* **Extract to read**:
=== Section Start ===
On Fri, 10 Dec 2010 17:09:25 -0800, Jim Lux
wrote:

Didn't the 432 used the idea of DC power substituting for RF power to
bring the sum to a fixed temperature? The difference between the 432
and the 434 is that the thing measuring the temperature is also the RF
load in the 432. The 434 just uses the RF as a heater, and relies on
the DC powered heater and RF powered heater being matched.


Hi Jim,

I worked with a world of different methods of measuring RF power.
Thermistors, Thermocouples (the 8481A, 8482 you identify - refer to HP
Application Note 64-1, "Fundamentals of RF and Microwave Power
Measurements"), and the older technologies of Thermopile, Wollaston
wire, Bolometers (which encompass the same things as those already
mentioned), and Barreters (a variation upon, or exactly the same as
the Wollaston wire - I've seen 10mA fuses used for the same purpose),
diodes certainly (generally for peak power). I have had the occasion
to burn out more than a couple of these.
=== Section End ===
* **Record excerpts**:
=== Section Start ===
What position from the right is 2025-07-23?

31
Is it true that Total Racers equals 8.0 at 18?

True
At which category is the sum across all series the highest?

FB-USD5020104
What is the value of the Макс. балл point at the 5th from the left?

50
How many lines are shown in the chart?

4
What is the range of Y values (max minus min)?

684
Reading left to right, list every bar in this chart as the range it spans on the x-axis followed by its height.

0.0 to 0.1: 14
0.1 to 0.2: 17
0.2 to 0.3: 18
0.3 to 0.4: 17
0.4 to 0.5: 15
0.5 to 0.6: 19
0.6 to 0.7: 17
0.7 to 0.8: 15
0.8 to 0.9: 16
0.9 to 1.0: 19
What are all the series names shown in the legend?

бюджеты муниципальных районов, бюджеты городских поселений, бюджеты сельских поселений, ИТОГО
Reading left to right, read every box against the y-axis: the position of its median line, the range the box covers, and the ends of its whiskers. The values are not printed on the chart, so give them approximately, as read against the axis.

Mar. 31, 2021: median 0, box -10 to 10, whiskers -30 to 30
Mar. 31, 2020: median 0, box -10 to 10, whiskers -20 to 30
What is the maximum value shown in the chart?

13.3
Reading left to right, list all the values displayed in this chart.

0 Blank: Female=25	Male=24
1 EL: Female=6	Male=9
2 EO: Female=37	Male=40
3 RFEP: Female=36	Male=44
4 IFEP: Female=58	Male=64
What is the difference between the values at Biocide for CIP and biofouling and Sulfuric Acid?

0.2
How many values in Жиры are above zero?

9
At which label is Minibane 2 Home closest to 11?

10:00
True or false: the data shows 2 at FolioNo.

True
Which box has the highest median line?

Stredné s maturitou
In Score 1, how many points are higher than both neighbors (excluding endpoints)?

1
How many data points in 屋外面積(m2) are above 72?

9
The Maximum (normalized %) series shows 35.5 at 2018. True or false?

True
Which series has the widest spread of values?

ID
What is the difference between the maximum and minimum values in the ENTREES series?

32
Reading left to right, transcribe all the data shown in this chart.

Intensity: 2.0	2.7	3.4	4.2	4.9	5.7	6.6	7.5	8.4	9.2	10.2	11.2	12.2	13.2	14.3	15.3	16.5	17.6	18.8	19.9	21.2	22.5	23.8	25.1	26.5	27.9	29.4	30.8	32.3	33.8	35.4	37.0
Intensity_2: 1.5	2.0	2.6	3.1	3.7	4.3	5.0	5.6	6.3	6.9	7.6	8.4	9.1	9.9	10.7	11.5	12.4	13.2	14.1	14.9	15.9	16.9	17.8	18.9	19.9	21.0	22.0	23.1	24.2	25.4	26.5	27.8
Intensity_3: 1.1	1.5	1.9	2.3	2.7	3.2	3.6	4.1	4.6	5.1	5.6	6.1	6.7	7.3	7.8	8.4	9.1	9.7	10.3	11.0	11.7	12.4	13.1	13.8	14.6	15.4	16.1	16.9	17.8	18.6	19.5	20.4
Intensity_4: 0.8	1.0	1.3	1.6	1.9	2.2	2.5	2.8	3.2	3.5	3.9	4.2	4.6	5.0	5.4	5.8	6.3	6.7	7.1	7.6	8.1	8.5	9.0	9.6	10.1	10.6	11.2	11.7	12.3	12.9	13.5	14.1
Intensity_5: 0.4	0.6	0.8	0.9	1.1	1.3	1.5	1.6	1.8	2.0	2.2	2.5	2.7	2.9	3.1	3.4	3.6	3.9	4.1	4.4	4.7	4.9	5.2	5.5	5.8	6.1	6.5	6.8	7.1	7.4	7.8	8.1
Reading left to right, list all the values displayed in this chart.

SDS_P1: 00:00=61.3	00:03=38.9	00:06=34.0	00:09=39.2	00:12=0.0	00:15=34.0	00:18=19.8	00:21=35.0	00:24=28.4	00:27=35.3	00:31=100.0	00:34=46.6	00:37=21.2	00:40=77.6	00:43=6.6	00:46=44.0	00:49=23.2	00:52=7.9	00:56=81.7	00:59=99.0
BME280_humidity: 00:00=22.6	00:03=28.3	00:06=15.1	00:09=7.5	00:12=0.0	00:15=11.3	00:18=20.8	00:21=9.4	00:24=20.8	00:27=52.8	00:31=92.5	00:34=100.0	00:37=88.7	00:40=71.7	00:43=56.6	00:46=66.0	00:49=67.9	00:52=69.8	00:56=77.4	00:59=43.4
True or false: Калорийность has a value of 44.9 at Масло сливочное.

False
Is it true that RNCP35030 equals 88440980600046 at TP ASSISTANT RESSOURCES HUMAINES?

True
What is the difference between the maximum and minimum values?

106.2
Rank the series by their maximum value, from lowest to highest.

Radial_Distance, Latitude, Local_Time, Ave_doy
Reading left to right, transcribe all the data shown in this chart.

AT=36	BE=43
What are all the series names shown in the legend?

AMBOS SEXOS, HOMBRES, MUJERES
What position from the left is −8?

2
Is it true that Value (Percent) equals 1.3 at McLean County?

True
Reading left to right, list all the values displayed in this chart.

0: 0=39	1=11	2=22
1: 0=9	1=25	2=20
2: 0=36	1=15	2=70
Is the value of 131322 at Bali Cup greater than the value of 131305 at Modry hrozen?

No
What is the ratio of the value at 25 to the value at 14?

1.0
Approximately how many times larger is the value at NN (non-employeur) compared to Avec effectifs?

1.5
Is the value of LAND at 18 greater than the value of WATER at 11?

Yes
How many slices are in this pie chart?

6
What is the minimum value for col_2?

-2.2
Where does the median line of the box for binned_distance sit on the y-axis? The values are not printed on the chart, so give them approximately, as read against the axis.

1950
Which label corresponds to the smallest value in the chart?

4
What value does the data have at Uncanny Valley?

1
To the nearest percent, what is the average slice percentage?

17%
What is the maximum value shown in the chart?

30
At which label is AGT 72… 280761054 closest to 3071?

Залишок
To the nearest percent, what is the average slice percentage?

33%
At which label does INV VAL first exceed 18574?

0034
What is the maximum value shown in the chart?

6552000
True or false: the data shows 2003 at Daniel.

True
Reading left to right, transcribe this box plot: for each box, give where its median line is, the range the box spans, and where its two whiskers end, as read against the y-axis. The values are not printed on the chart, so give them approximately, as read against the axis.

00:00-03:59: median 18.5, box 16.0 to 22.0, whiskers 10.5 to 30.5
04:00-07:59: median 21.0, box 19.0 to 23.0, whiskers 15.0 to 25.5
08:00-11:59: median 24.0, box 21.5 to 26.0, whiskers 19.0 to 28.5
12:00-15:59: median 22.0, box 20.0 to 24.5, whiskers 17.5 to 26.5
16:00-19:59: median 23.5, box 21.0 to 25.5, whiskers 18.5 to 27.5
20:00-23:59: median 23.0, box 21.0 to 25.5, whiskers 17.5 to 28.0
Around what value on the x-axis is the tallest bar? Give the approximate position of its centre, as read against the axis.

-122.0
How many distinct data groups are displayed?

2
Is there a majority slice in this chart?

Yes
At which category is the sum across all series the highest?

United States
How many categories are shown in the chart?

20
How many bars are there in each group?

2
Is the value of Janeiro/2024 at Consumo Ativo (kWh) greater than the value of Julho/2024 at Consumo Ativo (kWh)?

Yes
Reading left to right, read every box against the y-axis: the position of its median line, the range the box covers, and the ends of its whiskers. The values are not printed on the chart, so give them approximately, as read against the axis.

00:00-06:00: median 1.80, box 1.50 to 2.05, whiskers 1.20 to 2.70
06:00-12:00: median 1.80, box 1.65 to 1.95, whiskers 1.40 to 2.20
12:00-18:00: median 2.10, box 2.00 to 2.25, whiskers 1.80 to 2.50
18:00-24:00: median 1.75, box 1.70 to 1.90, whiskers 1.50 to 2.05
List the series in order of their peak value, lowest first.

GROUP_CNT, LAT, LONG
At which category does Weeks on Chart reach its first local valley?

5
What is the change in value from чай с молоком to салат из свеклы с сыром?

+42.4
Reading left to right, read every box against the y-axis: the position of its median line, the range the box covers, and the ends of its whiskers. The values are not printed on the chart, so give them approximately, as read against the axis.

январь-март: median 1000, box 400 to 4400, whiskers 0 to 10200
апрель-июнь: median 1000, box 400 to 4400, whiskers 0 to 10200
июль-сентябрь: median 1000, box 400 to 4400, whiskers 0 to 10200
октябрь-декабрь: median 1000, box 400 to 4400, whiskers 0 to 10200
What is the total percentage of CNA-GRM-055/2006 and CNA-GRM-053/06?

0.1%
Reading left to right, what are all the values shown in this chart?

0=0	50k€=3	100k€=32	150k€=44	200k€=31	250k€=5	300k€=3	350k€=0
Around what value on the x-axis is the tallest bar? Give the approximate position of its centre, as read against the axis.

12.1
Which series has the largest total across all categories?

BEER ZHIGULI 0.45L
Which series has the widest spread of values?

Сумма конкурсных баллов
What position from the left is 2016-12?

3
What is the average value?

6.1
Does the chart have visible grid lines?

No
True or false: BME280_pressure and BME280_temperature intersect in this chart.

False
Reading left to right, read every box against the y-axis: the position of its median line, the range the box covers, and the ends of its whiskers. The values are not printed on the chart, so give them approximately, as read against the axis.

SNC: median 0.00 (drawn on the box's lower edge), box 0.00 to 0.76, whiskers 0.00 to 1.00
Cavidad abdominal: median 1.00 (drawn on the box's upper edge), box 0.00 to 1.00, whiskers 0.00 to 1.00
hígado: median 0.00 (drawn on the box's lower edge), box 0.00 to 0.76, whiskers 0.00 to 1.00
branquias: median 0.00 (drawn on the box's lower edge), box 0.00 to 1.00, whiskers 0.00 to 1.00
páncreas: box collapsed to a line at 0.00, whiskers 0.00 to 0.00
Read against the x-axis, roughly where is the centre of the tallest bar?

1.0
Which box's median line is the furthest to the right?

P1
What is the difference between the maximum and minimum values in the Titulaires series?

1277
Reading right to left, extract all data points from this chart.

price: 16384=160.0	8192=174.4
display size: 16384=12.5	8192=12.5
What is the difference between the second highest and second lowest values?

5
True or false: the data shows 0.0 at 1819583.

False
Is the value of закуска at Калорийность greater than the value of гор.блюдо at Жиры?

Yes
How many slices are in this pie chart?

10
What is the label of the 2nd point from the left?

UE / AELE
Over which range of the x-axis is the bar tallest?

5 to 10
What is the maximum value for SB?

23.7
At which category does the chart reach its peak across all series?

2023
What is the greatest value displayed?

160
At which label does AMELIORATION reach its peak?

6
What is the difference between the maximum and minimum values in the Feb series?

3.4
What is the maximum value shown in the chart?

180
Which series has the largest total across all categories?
=== Section End ===
* **Work task**: Copy out the passage of the RF power measurement message between "Didn't the 432" and "heater being matched.", inclusive.

* **Task response**:
Didn't the 432 used the idea of DC power substituting for RF power to
bring the sum to a fixed temperature? The difference between the 432
and the 434 is that the thing measuring the temperature is also the RF
load in the 432. The 434 just uses the RF as a heater, and relies on
the DC powered heater and RF powered heater being matched.